L’impossible équation
Cette crise est la conséquence de la contradiction de l’hôpital, censé défendre les valeurs du service public et obligé de se comporter en entreprise commerciale obsédée par l’augmentation de l’activité (et de son codage). Cette exigence permanente d’augmentation de l’activité est en effet programmée par la baisse annuelle des tarifs imposée par la rigueur budgétaire et l’augmentation des charges, y compris lorsque celles-ci sont la simple conséquence des décisions du pouvoir politique (augmentation du nombre d’internes, revalorisations catégorielles, mises en conformité des équipements…).
L’alternative de sortie de crise
La sortie de cette confusion est à terme inévitable : elle peut se faire vers la privatisation programmée de longue date, depuis l’adoption du New Public Management (9). Elle sera plus ou moins rapide en fonction de l’importance de l’opposition des salariés et de la population. S’il le faut, les « décideurs » avanceront pas à pas (...)
Mais la sortie peut aussi se faire vers la restauration du service public hospitalier. Plusieurs pistes peuvent être avancées :
• 1) redonner du sens et de la cohésion aux équipes, médicales et paramédicales, qui sont la base de l’hôpital. La qualité des soins suppose des équipes formées, suffisamment nombreuses et stables, soudées autour d’un projet et de valeurs partagés, s’auto-évaluant et se faisant évaluer par ses pairs et par les usagers. Les usagers ont un rôle essentiel pour améliorer la qualité de l’accueil, de la prise en charge de la douleur, de l’information au patient et à l’entourage…

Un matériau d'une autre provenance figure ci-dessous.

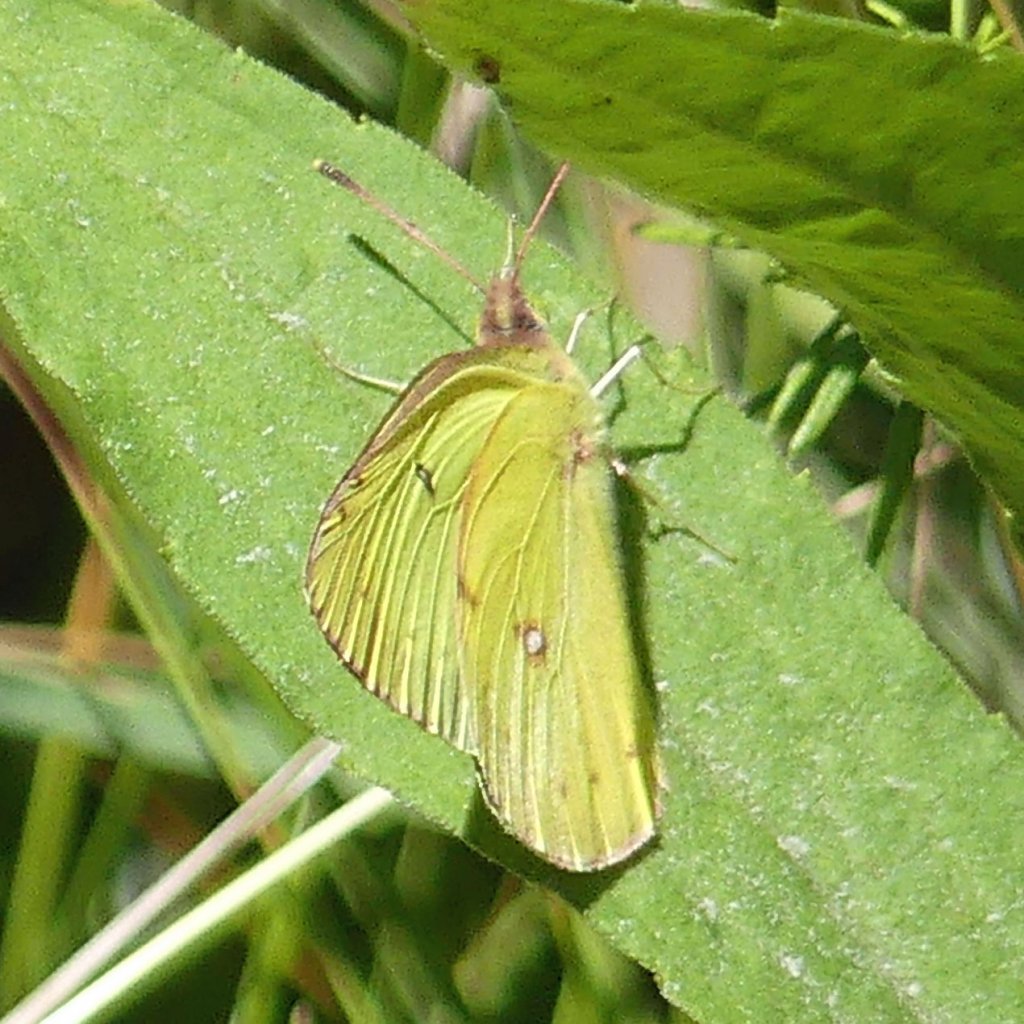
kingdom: Animalia
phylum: Arthropoda
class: Insecta
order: Lepidoptera
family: Pieridae
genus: Colias
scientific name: Colias philodice
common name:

• 2) insérer le projet médical de l’établissement dans un projet territorial de santé incluant l’ensemble des partenaires participant au suivi dans la durée du patient pour une prise en charge globale, biomédicale, psychologique et sociale. La cohérence du parcours du patient est facilitée par l’homogénéité financière de sa prise en charge, condition préalable pour envisager un « financement au parcours » ;
• 3) redéfinir la gouvernance des hôpitaux qui doit être à la fois administrative et médicale, duale et contractuelle ;
• 4) programmer l’extinction pour les nouvelles générations de médecins hospitaliers de l’activité privée avec dépassement d’honoraires. Parallèlement, cela doit s’accompagner d’une augmentation de la prime de service public exclusif, modulée en fonction des régions et des spécialités et de la limitation des dépassements d’honoraires en ville ;
• 5) changer le mode de financement en adoptant un financement mixte : T2A pour les activités standardisées et programmées de chirurgie et de médecine interventionnelle, prix de journée pour les soins palliatifs et sûrement la réanimation, dotation pour les maladies chroniques ou complexes, pour la psychiatrie, pour les maladies rares et sûrement pour la gériatrie et la pédiatrie. (...)
Dans cette guerre sur le marché de la santé, l’attaque contre la Sécurité sociale vient de tourner court, au moins pour l’instant, mais l’hôpital public va devoir faire face à de nouveaux assauts de la part des partisans de la « concurrence-seule-garante-de-la-qualité-au-plus-bas-coût ». Huit ans après la décision du tout T2A, les mentalités ont changé, la résignation s’est répandue, l’ennemi est maintenant dans la place.